Take school league tables, for example. When the Thatcher government latched onto the idea of forcing schools to compete with each other by measuring the progress of children at three comparable moments of their lives, they were intending to raise standards. They probably have done in a narrow way. The trouble was that schools concentrated on the test results to improve their position on the tables, which was anyway pretty meaningless. That meant excluding pupils who may drag down the results, concentrating on the D grade pupils – the only ones who could make a difference in exam result league tables – to the detriment of the others. It meant concentrating on subject areas the school could compete in, never mind whether they were the subjects the children needed. And worst of all, it meant squeezing the curriculum to produce children that can read and write but are, according to National Association of Head Teachers general secretary David Hart, ‘unfit philistines’.
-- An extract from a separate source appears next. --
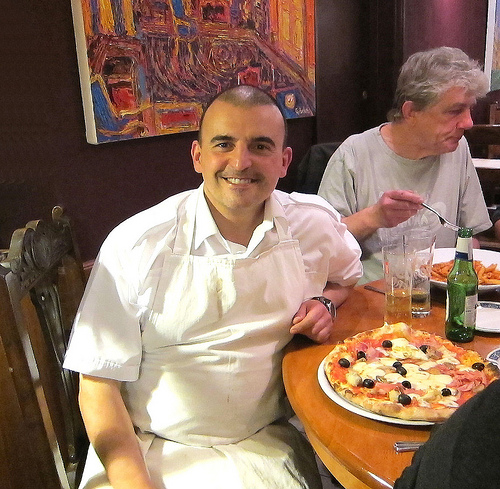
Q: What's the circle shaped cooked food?
A: Pizza.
Then there was the business of using hospital waiting lists as a way of measuring the success of the health service. Tony Blair’s new government made an ‘interim promise’, which then hung around their neck like an albatross, to reduce waiting lists by 100,000. They did push the lists down, though painfully slowly. But the result was the emergence of new secret waiting lists for people just to get in to see the hospital consultant, before they were even allowed near a real waiting list. Quick simple easy operations were also speeded up to get the numbers down, at the expense of the difficult ones. And when the hospital league tables of deaths came out in 1999, consultants warned it would make administrators shy of taking on difficult complicated cases.

Governments and pressure groups latch onto the wrong solutions and then busily measure progress towards them. They thought that shifting to diesel fuel for cars would clean up polluted air and measured progress towards achieving it. Result: air full of carcinogenic particulate matter. They thought more homework for primary school children was the solution to underachievement and measured progress towards it. Result: miserable dysfunctional kids.

It has all the makings of a fairy tale. If you choose the wrong measure, you sometimes get the opposite of what you wanted. And any measure has to be a generalization that can’t do justice to the individuals that are included.